Alonso de Palencia, em plena
campanha difamatória contra Enrique IV e a sua segunda mulher, chegaria
inclusivamente a afirmar que alguns dos seus cortesãos tinham praticado sodomia
para o manter sob o seu controlo. O mais conhecido deles fora, segundo o
cronista palentino, um jovem nobre castelhano, descendente de portugueses
exilados em Castela. Segundo palavras textuais, o que entre eles tinha mais fama de potente era Juan Pacheco,
adolescente astuto que se prestava a qualquer serviço e que não respeitava nada
a não ser a sua própria ascensão no poder, ainda que tivesse de o conseguir à
custa de crimes impuros. Astuto, esperto e hábil, Álvaro tinha-o escolhido
desde criança para servidor de Enrique, acreditando erradamente que o jovem não
se desviaria um milímetro das suas instruções. Como bem conta Palencia,
Juan Pacheco fora anteriormente pajem de Álvaro de Luna, a cuja casa chegara
pelo seu parentesco com a segunda esposa do condestável, uma Pimentel
descendente de um importante nobre português, exilado em Castela em
consequência da batalha de Aljubarrota. Durante uma reestruturação do pessoal da
casa real, o valido colocara o jovem Pacheco perto do príncipe Enrique, mas
numa posição muito subalterna. A inteligência e a capacidade para exercer de
forma convincente a adulação tinham-lhe granjeado o favor do seu senhor, seis
anos mais novo que ele. Dois dias depois da boda de Enrique, Pacheco foi
nomeado alcaide da fortaleza de Logroño. Esta rápida ascensão favoreceria também
a carreira do seu irmão mais novo, Pedro Girón.

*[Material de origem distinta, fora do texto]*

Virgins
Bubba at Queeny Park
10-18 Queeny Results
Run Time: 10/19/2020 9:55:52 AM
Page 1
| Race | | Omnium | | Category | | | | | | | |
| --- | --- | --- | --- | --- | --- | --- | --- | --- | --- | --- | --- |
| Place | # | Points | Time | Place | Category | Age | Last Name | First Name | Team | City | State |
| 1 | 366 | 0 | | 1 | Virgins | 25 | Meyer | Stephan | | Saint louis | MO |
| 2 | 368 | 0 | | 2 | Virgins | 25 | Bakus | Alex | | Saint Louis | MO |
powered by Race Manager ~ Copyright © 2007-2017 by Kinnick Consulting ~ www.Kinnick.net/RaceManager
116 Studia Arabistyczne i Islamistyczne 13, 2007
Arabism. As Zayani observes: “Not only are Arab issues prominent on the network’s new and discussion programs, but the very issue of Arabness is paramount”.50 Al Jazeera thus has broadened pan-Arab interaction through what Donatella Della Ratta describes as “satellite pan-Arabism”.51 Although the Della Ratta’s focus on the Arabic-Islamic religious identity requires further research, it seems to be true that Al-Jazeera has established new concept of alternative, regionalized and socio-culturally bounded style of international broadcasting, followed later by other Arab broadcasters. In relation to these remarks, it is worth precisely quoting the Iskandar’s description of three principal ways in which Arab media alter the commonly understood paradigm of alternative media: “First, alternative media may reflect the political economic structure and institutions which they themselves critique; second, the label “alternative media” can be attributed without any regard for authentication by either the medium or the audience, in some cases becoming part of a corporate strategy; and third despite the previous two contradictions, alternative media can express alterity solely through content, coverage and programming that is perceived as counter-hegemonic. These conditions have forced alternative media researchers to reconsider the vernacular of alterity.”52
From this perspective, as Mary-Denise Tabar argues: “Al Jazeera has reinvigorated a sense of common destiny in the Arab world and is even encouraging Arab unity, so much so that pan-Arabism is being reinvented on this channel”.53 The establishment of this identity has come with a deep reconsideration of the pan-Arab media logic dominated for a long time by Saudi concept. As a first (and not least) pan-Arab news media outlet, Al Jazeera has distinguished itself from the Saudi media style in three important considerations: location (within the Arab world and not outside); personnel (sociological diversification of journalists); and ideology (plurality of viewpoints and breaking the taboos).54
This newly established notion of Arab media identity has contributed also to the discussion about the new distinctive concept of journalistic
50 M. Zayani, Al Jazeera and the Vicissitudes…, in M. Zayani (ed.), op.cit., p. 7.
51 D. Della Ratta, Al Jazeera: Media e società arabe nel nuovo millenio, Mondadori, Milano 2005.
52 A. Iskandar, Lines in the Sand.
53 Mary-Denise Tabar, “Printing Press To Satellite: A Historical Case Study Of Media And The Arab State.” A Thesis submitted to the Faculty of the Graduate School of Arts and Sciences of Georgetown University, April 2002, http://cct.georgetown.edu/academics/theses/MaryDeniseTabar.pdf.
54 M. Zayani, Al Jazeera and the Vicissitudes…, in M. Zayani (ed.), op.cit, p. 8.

Referindo-se ao cariz sexual da influência de Pacheco sobre o futuro marido
de Joana, um historiador jesuíta do século XVI escreveu: Pode suspeitar-se que grande parte desta fábula foi forjada em
consideração dos reis Fernando e dona Isabel, os Reis Católicos. Mas não é por
isso menos certo que esta personagem exercesse sobre Enrique uma poderosa
influência, baseada na sua capacidade para conhecer as debilidades do carácter
do seu senhor e usá-las em seu próprio benefício; trata-se de um aspecto
fundamental para entender o desenvolvimento dos acontecimentos nos quais Joana
de Portugal se veria implicada em Castela». In A Rainha Adúltera, Joana de
Portugal e o Enigma da Excelente Senhora, Crónica de uma difamação anunciada,
Marsilio Cassotti, A Esfera dos Livros, Lisboa, 2012, ISBN 978-989-626-405-5.